The neighbours began installing cooling machines, there was indication that the temperature would drop. My wet towel-wrapping was still useful but it was rather uncomfortable. I began to think whether I should buy one as well, then I wasn’t sure how long I would be in this place. I had come to write. Just like that. I was living in the city possessed by that ambition. Ambition could be another name for addiction, but man without it would be nothing; he would be only living out a life millions had lived out before.
If man could be trusted every word he used and he was worth as much as his word, then the world would be a meaningful place. Sometimes, people just say things because they know words and in return for the words they get words. What are words to them when theirs are the same which were no different from the ones used by the people before; using words for the sake of using.
I returned this time with all my swimming gears after a long day of reading. I couldn’t concentrate long on what was before. It was Monday, but the gate was closed. On both sides of the road along the college India’s wealth was displayed: all kinds of imported cars in long lines, stretching for kilometres, with a driver for each and the bosses in clean clothes and their eyes behind shades and sunglasses. Only a corner gate of the college was opened, it was manned by a man uniform. I asked if I could enter the campus through the gate. He wagged his head and tried to ask the “parpose.” I had no patience for that; I rushed in playing in my mind the nice pool filled up with clean chlorinated water just ready for a dive. The gate was opened and over the steps and over the ground a tiny black pipe ran. No one was inside; not even the desk, but the fan was at work. The pool was filled up half ,and surface was below yellowish tree leaves. Observing the quantity of water going down from the tiny black pipe I felt it would take another day to fill up the pool. Few more days or another few weeks could be spent on chlorinating the water, depending on the flexibility of their overwhelming lethargy.
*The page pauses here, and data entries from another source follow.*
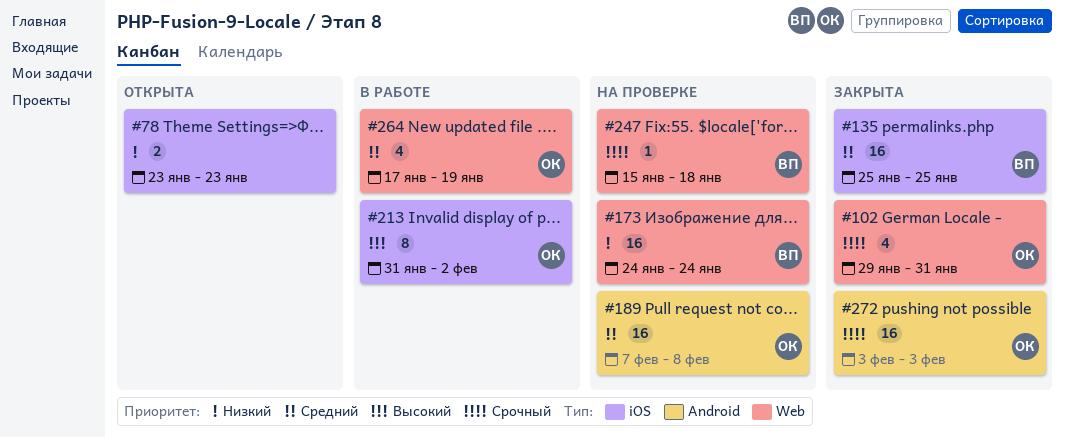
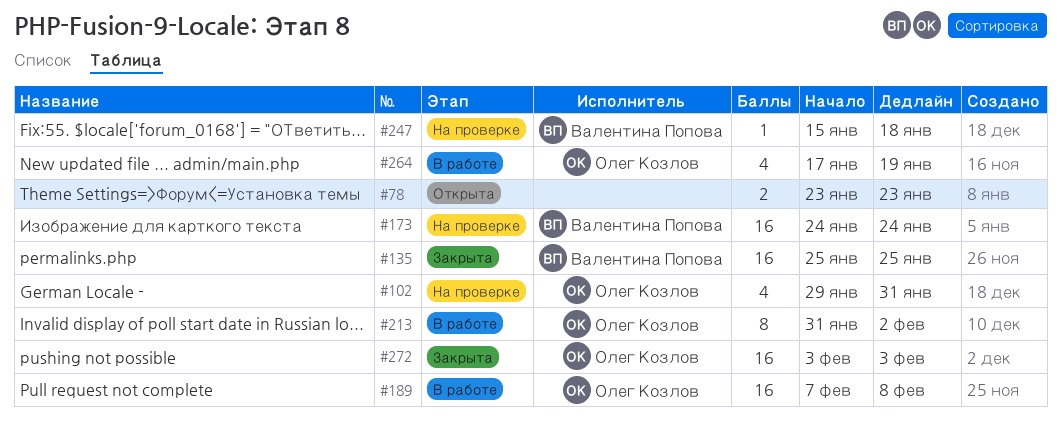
#102, status: Закрыта -> На проверке
#189, status: На проверке -> В работе

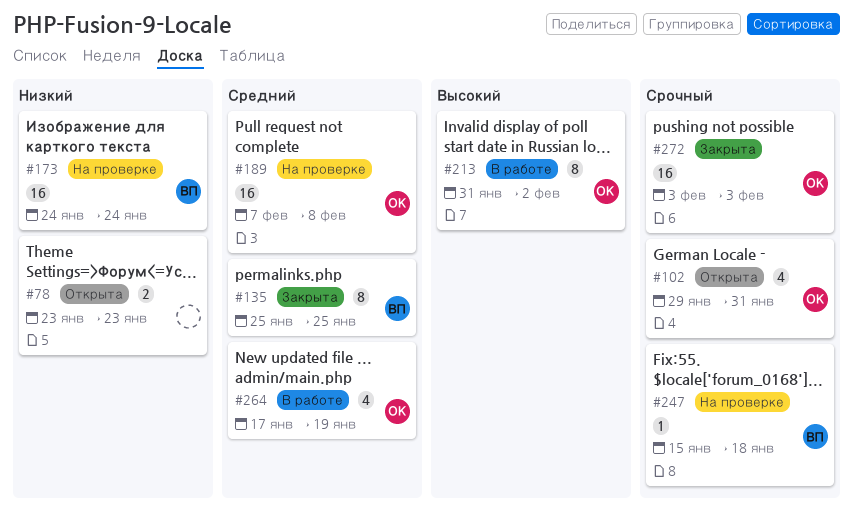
#102, status: На проверке -> Открыта
#135, estimate: 16 -> 8
#189, status: В работе -> На проверке

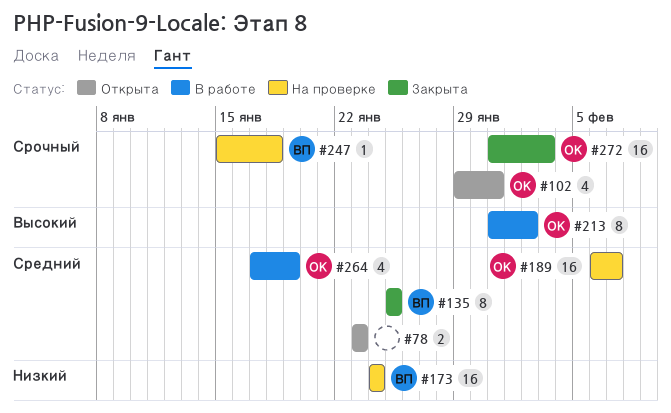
#78, priority: Низкий -> Средний
#189, start: Feb 7 -> Feb 6
#189, due: Feb 8 -> Feb 7
#272, start: Feb 3 -> Jan 31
Infuriated and knowing no channel which could be pursued I came out with a contemptuous smile on my face: mocking the people. On the walls and the pillars near the office there were handbills bearing big modern words, ‘IT India”, “let’s look forward”, ” We can do it again!”, ” India, a superpower?” People do love words, big words, and they must have them to feel big and different from others. The guard in uniform began firing words as I neared his place, ” it’ll take few days” rubbing lime on the tobacco in his left hand, ” you should come when the office is opened to fill out a “faerm” , then you can swim.” He must have done that kind of talking to others several times before. I hailed a bicycle rickshaw and the man compelled me to bargain. I said he was driving away his passenger, his face blushed and turned his head to offer me a lower fare, still the double of the normal fare. I thought to myself: maybe I should walk off the fury.